Task description> Please copy each line of the records below that holds the word "Pais".

Input data section start

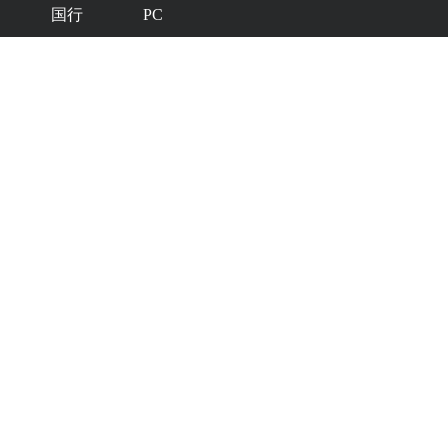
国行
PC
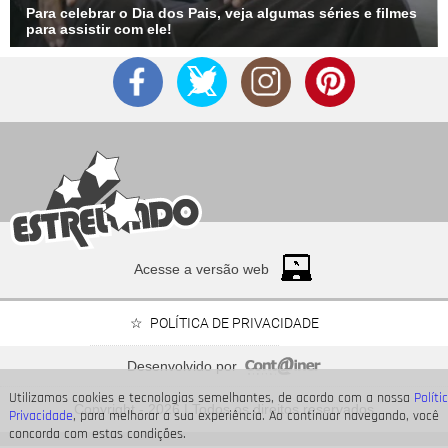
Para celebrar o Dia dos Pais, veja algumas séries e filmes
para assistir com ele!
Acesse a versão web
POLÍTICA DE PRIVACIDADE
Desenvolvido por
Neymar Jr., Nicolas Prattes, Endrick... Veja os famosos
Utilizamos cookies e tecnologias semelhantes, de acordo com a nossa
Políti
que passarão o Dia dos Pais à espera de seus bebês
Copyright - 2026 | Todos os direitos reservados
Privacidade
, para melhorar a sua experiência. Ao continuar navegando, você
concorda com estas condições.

Input data section end
Input data section start

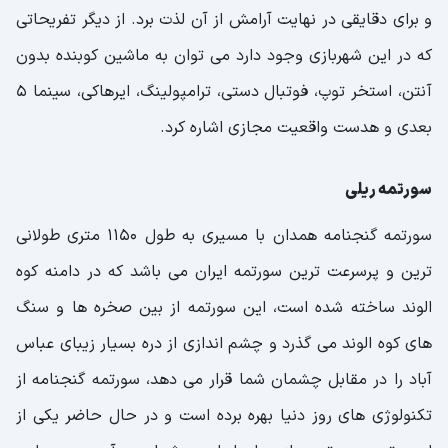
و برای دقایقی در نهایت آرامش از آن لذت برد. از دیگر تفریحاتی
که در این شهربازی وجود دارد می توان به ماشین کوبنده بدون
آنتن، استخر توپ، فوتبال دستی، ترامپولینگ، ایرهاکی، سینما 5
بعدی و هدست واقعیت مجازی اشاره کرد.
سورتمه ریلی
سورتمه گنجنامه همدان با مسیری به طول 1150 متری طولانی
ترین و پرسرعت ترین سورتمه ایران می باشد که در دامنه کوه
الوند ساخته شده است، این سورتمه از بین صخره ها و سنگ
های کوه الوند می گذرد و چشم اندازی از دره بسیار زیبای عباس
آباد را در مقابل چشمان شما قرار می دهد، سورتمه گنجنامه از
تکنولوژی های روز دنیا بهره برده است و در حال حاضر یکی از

Input data section end
Input data section start

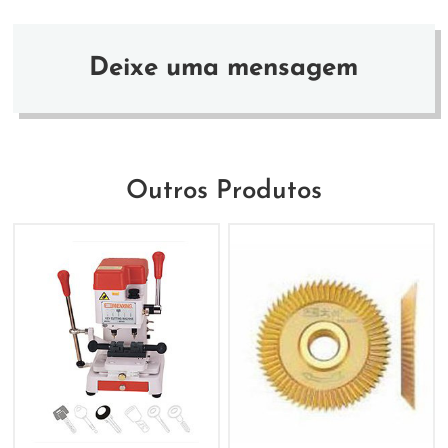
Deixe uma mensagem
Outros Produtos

Input data section end

Solution to this exercise>
Para celebrar o Dia dos Pais, veja algumas séries e filmes
que passarão o Dia dos Pais à espera de seus bebês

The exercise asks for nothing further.